The Decline of Party Capacity in the House

In the last two decades, the House of Representatives has lost a great deal of institutional capacity. Sources of expertise and spaces for deliberation and policy formulation are all in decline. Most of these resources are nonpartisan or bipartisan—but Congress’ capacity does not exist entirely outside of its parties. The House parties have provided internal mechanisms that have served party goals by complementing rather than replacing a robust committee system and other sources of institutional strength, and they could do so again. There is no reason why strong political parties cannot coexist with a process of serious policy development and consensus building, a combination that would allow rank-and-file party members a greater investment in the party’s work.
The current House majority is highly centralized, governing from the top with little real involvement by the membership. This condition is what we would expect from a cohesive majority in a highly polarized House, but it is increasingly in tension with a caucus that is deeply divided over policy and strategic decisions. House majorities (and minorities, too) navigated this combination of strong partisanship and serious internal division more effectively when their organizations provided structure for member involvement.

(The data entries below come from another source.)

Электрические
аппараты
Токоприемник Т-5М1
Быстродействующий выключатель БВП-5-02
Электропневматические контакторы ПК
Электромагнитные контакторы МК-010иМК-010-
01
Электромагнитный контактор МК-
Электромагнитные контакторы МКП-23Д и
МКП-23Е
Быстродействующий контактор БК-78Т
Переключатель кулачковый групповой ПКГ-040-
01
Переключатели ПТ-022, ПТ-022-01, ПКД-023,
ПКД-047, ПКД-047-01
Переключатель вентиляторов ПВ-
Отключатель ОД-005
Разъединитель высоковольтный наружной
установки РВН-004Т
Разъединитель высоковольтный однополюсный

The expanded party capacity of the 1970s and 1980s did not withstand the conditions of the 1990s and 2000s in the House, at least not in its inclusive, participatory form. Very high polarization fueled greater centralization, while close electoral competition inspired the parties to intensify their organizational focus on messaging. Whip organizations grew more homogenous and their processes more locked-down, and the parties used their policy committees primarily to shape public electoral messages. Increasing party centralization, the absence of party coordinating structures, and the decline of committees now leave the top majority party leadership developing vehicles for “legislating in the dark.” The House GOP has tried to build support for leadership direction through full conference meetings, but these do not appear to be a successful alternative to more organized, inclusive participation earlier in the process.